Because of the nature of the contract and the relationship of the *642parties and the non-receipt of funds on time in a market of fluctuating interest rates over a five-year period, the injury to landlord which would be caused by late payments would be difficult or impossible of accurate estimation. Second, it is evident from the provision itself, and from the fact that the parties abided by it in the past, that the parties intended at the time of contracting to provide for damages rather than for a penalty. Third, the certain amount, which was adjusted to the length of tardiness, was a reasonable pre-estimate of the probable loss. Merely charging the legal rate of interest for the forced loan would not compensate the landlord-“lender” for the costs associated with its borrowing operating funds at the then-market rate.
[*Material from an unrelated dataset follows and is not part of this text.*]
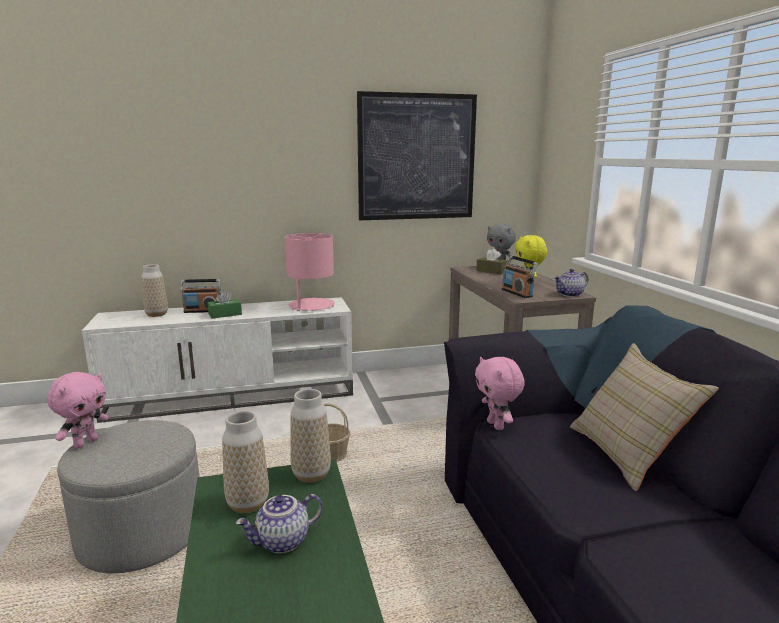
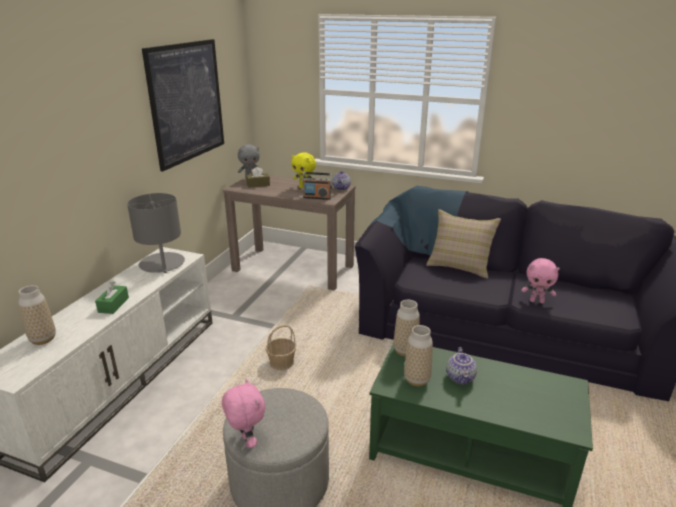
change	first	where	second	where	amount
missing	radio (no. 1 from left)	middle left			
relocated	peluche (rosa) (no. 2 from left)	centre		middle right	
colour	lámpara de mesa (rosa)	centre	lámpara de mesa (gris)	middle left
The landlord has met the three-part test set out in Southeastern Land Fund, supra, and applied in Liberty Life, supra. The commendable effort of the parties to avoid a lawsuit by negotiating in advance what a particular type of default by the tenant will cost it, should be encouraged. The landlord relinquished in advance its right to prove potentially greater damages, and the tenant gained the benefit of knowing in advance the price of this specific default. The trial court correctly granted summary judgment to the landlord.

Judgment affirmed.

Carley, C. J., Deen, P. J., Birdsong and Pope, JJ., concur. McMurray, P. J., Banke, P. J., Sognier and Ben-ham, JJ., dissent.